What is being asked » Rewrite everything from the line containing "Prevención de la demencia según la OMS: hasta" down to the end of the items, putting "pone en riesgo" in place of "amenaza" wherever it appears and leaving all else the same.

(Stored data entries)
⁂
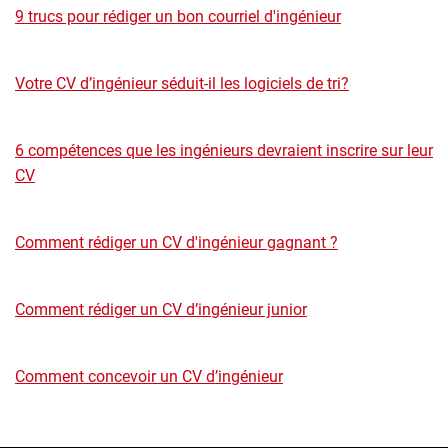
9 trucs pour rédiger un bon courriel d'ingénieur
Votre CV d’ingénieur séduit-il les logiciels de tri?
6 compétences que les ingénieurs devraient inscrire sur leur
CV
Comment rédiger un CV d'ingénieur gagnant ?
Comment rédiger un CV d’ingénieur junior
Comment concevoir un CV d’ingénieur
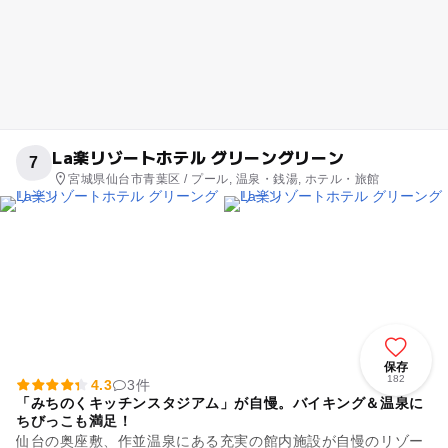
La楽リゾートホテル グリーングリーン
7
宮城県仙台市青葉区 / プール, 温泉・銭湯, ホテル・旅館
保存
182
4.3
3件
「みちのくキッチンスタジアム」が自慢。バイキング＆温泉に
ちびっこも満足！
仙台の奥座敷、作並温泉にある充実の館内施設が自慢のリゾー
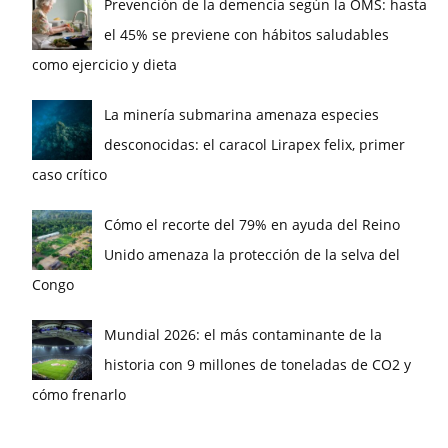
Prevención de la demencia según la OMS: hasta
el 45% se previene con hábitos saludables
como ejercicio y dieta
La minería submarina amenaza especies
desconocidas: el caracol Lirapex felix, primer
caso crítico
Cómo el recorte del 79% en ayuda del Reino
Unido amenaza la protección de la selva del
Congo
Mundial 2026: el más contaminante de la
historia con 9 millones de toneladas de CO2 y
cómo frenarlo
⁂
Reply to the task »
Prevención de la demencia según la OMS: hasta
el 45% se previene con hábitos saludables
como ejercicio y dieta
La minería submarina pone en riesgo especies
desconocidas: el caracol Lirapex felix, primer
caso crítico
Cómo el recorte del 79% en ayuda del Reino
Unido pone en riesgo la protección de la selva del
Congo
Mundial 2026: el más contaminante de la
historia con 9 millones de toneladas de CO2 y
cómo frenarlo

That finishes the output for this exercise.